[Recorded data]
● ● ● ● ●

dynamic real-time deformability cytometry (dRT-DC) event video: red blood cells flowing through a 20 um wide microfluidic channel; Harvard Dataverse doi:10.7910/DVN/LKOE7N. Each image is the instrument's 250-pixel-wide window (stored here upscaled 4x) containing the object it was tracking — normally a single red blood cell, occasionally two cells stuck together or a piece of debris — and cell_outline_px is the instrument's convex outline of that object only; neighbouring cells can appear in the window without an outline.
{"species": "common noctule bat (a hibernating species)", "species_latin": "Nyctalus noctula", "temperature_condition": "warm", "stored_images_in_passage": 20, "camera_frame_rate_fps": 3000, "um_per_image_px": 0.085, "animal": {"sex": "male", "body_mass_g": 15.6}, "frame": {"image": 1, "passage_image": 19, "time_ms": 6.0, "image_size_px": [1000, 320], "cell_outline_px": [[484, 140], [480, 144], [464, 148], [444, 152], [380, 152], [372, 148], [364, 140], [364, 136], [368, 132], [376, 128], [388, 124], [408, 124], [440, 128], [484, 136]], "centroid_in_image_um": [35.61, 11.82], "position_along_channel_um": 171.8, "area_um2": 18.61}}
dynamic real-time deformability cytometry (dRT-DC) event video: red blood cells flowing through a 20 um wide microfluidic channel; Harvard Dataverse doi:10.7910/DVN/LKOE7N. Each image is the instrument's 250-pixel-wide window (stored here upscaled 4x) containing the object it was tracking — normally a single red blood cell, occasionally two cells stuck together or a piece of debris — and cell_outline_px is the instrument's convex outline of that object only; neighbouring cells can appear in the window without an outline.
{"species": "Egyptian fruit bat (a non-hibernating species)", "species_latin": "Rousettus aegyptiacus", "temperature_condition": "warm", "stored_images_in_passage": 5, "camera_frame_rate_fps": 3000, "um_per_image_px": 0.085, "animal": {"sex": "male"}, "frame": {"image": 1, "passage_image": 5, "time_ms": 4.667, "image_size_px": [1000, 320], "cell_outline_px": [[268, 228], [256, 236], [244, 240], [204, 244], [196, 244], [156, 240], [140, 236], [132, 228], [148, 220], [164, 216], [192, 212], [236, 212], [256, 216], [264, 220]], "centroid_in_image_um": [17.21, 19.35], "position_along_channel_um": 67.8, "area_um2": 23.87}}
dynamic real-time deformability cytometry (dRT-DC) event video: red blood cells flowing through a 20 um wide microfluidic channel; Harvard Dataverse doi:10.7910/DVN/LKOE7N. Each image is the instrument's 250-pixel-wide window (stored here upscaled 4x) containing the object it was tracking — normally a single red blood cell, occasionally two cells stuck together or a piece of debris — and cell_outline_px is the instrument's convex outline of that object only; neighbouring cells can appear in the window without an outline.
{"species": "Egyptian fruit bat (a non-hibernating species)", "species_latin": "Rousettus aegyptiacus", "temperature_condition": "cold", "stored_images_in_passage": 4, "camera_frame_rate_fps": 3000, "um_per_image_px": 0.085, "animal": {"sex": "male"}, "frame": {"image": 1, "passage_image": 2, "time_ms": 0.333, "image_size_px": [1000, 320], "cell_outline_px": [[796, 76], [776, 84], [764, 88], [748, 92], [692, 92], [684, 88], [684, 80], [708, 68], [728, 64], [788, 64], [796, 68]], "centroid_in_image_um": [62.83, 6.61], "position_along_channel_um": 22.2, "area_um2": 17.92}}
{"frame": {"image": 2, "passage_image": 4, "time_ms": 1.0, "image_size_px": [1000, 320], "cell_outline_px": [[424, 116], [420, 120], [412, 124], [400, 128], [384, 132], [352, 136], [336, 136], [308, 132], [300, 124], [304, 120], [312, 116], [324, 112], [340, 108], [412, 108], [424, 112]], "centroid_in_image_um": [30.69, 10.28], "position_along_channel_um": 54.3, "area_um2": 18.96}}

● ● ● ● ●

## Exercise task
Write out all the records above again, exactly as they stand.

## Solution
dynamic real-time deformability cytometry (dRT-DC) event video: red blood cells flowing through a 20 um wide microfluidic channel; Harvard Dataverse doi:10.7910/DVN/LKOE7N. Each image is the instrument's 250-pixel-wide window (stored here upscaled 4x) containing the object it was tracking — normally a single red blood cell, occasionally two cells stuck together or a piece of debris — and cell_outline_px is the instrument's convex outline of that object only; neighbouring cells can appear in the window without an outline.
{"species": "common noctule bat (a hibernating species)", "species_latin": "Nyctalus noctula", "temperature_condition": "warm", "stored_images_in_passage": 20, "camera_frame_rate_fps": 3000, "um_per_image_px": 0.085, "animal": {"sex": "male", "body_mass_g": 15.6}, "frame": {"image": 1, "passage_image": 19, "time_ms": 6.0, "image_size_px": [1000, 320], "cell_outline_px": [[484, 140], [480, 144], [464, 148], [444, 152], [380, 152], [372, 148], [364, 140], [364, 136], [368, 132], [376, 128], [388, 124], [408, 124], [440, 128], [484, 136]], "centroid_in_image_um": [35.61, 11.82], "position_along_channel_um": 171.8, "area_um2": 18.61}}
dynamic real-time deformability cytometry (dRT-DC) event video: red blood cells flowing through a 20 um wide microfluidic channel; Harvard Dataverse doi:10.7910/DVN/LKOE7N. Each image is the instrument's 250-pixel-wide window (stored here upscaled 4x) containing the object it was tracking — normally a single red blood cell, occasionally two cells stuck together or a piece of debris — and cell_outline_px is the instrument's convex outline of that object only; neighbouring cells can appear in the window without an outline.
{"species": "Egyptian fruit bat (a non-hibernating species)", "species_latin": "Rousettus aegyptiacus", "temperature_condition": "warm", "stored_images_in_passage": 5, "camera_frame_rate_fps": 3000, "um_per_image_px": 0.085, "animal": {"sex": "male"}, "frame": {"image": 1, "passage_image": 5, "time_ms": 4.667, "image_size_px": [1000, 320], "cell_outline_px": [[268, 228], [256, 236], [244, 240], [204, 244], [196, 244], [156, 240], [140, 236], [132, 228], [148, 220], [164, 216], [192, 212], [236, 212], [256, 216], [264, 220]], "centroid_in_image_um": [17.21, 19.35], "position_along_channel_um": 67.8, "area_um2": 23.87}}
dynamic real-time deformability cytometry (dRT-DC) event video: red blood cells flowing through a 20 um wide microfluidic channel; Harvard Dataverse doi:10.7910/DVN/LKOE7N. Each image is the instrument's 250-pixel-wide window (stored here upscaled 4x) containing the object it was tracking — normally a single red blood cell, occasionally two cells stuck together or a piece of debris — and cell_outline_px is the instrument's convex outline of that object only; neighbouring cells can appear in the window without an outline.
{"species": "Egyptian fruit bat (a non-hibernating species)", "species_latin": "Rousettus aegyptiacus", "temperature_condition": "cold", "stored_images_in_passage": 4, "camera_frame_rate_fps": 3000, "um_per_image_px": 0.085, "animal": {"sex": "male"}, "frame": {"image": 1, "passage_image": 2, "time_ms": 0.333, "image_size_px": [1000, 320], "cell_outline_px": [[796, 76], [776, 84], [764, 88], [748, 92], [692, 92], [684, 88], [684, 80], [708, 68], [728, 64], [788, 64], [796, 68]], "centroid_in_image_um": [62.83, 6.61], "position_along_channel_um": 22.2, "area_um2": 17.92}}
{"frame": {"image": 2, "passage_image": 4, "time_ms": 1.0, "image_size_px": [1000, 320], "cell_outline_px": [[424, 116], [420, 120], [412, 124], [400, 128], [384, 132], [352, 136], [336, 136], [308, 132], [300, 124], [304, 120], [312, 116], [324, 112], [340, 108], [412, 108], [424, 112]], "centroid_in_image_um": [30.69, 10.28], "position_along_channel_um": 54.3, "area_um2": 18.96}}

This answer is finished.